> What is needed
The answer must be the full set of records, repeated exactly.

> Working data
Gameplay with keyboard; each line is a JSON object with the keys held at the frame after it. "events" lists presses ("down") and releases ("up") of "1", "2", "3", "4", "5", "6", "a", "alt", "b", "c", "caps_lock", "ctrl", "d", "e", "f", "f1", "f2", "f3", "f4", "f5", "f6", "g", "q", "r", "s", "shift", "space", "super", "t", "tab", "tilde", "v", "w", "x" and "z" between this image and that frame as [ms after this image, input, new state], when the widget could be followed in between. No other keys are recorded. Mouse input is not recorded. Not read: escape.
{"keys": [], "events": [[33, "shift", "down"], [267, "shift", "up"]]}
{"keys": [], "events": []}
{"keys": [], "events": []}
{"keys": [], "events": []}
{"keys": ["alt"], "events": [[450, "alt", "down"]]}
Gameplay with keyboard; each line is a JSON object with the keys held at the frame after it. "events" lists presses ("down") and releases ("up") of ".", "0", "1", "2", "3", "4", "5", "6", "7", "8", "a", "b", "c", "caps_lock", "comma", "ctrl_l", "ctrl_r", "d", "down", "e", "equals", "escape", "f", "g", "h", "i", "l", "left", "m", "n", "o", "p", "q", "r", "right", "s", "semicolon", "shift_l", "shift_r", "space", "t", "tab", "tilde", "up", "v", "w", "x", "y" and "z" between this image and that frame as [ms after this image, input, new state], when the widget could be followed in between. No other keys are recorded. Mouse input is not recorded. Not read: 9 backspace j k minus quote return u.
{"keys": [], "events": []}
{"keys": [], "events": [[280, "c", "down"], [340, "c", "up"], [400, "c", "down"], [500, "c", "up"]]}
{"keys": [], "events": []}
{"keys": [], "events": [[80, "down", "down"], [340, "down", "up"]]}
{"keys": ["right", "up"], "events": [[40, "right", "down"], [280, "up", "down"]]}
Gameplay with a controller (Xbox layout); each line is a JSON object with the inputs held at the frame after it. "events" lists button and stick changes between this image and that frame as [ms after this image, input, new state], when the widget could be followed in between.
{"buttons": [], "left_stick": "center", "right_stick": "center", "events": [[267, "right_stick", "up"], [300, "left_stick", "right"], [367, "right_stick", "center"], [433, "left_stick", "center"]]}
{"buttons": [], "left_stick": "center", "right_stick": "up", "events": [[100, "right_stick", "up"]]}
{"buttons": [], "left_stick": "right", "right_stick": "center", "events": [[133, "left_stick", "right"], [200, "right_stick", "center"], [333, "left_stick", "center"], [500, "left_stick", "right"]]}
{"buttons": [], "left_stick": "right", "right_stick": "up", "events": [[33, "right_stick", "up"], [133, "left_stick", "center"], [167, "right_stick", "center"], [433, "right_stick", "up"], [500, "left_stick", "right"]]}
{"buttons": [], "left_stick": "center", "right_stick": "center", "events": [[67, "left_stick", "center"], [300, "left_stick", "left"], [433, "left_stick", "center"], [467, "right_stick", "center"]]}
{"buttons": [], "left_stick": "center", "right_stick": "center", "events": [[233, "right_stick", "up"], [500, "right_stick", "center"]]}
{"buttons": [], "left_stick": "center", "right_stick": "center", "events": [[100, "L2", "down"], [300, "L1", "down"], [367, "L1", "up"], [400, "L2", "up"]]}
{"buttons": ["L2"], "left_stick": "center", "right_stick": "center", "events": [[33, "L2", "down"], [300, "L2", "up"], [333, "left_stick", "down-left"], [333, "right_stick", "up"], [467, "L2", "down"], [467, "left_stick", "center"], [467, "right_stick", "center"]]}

> Answer box
Gameplay with keyboard; each line is a JSON object with the keys held at the frame after it. "events" lists presses ("down") and releases ("up") of "1", "2", "3", "4", "5", "6", "a", "alt", "b", "c", "caps_lock", "ctrl", "d", "e", "f", "f1", "f2", "f3", "f4", "f5", "f6", "g", "q", "r", "s", "shift", "space", "super", "t", "tab", "tilde", "v", "w", "x" and "z" between this image and that frame as [ms after this image, input, new state], when the widget could be followed in between. No other keys are recorded. Mouse input is not recorded. Not read: escape.
{"keys": [], "events": [[33, "shift", "down"], [267, "shift", "up"]]}
{"keys": [], "events": []}
{"keys": [], "events": []}
{"keys": [], "events": []}
{"keys": ["alt"], "events": [[450, "alt", "down"]]}
Gameplay with keyboard; each line is a JSON object with the keys held at the frame after it. "events" lists presses ("down") and releases ("up") of ".", "0", "1", "2", "3", "4", "5", "6", "7", "8", "a", "b", "c", "caps_lock", "comma", "ctrl_l", "ctrl_r", "d", "down", "e", "equals", "escape", "f", "g", "h", "i", "l", "left", "m", "n", "o", "p", "q", "r", "right", "s", "semicolon", "shift_l", "shift_r", "space", "t", "tab", "tilde", "up", "v", "w", "x", "y" and "z" between this image and that frame as [ms after this image, input, new state], when the widget could be followed in between. No other keys are recorded. Mouse input is not recorded. Not read: 9 backspace j k minus quote return u.
{"keys": [], "events": []}
{"keys": [], "events": [[280, "c", "down"], [340, "c", "up"], [400, "c", "down"], [500, "c", "up"]]}
{"keys": [], "events": []}
{"keys": [], "events": [[80, "down", "down"], [340, "down", "up"]]}
{"keys": ["right", "up"], "events": [[40, "right", "down"], [280, "up", "down"]]}
Gameplay with a controller (Xbox layout); each line is a JSON object with the inputs held at the frame after it. "events" lists button and stick changes between this image and that frame as [ms after this image, input, new state], when the widget could be followed in between.
{"buttons": [], "left_stick": "center", "right_stick": "center", "events": [[267, "right_stick", "up"], [300, "left_stick", "right"], [367, "right_stick", "center"], [433, "left_stick", "center"]]}
{"buttons": [], "left_stick": "center", "right_stick": "up", "events": [[100, "right_stick", "up"]]}
{"buttons": [], "left_stick": "right", "right_stick": "center", "events": [[133, "left_stick", "right"], [200, "right_stick", "center"], [333, "left_stick", "center"], [500, "left_stick", "right"]]}
{"buttons": [], "left_stick": "right", "right_stick": "up", "events": [[33, "right_stick", "up"], [133, "left_stick", "center"], [167, "right_stick", "center"], [433, "right_stick", "up"], [500, "left_stick", "right"]]}
{"buttons": [], "left_stick": "center", "right_stick": "center", "events": [[67, "left_stick", "center"], [300, "left_stick", "left"], [433, "left_stick", "center"], [467, "right_stick", "center"]]}
{"buttons": [], "left_stick": "center", "right_stick": "center", "events": [[233, "right_stick", "up"], [500, "right_stick", "center"]]}
{"buttons": [], "left_stick": "center", "right_stick": "center", "events": [[100, "L2", "down"], [300, "L1", "down"], [367, "L1", "up"], [400, "L2", "up"]]}
{"buttons": ["L2"], "left_stick": "center", "right_stick": "center", "events": [[33, "L2", "down"], [300, "L2", "up"], [333, "left_stick", "down-left"], [333, "right_stick", "up"], [467, "L2", "down"], [467, "left_stick", "center"], [467, "right_stick", "center"]]}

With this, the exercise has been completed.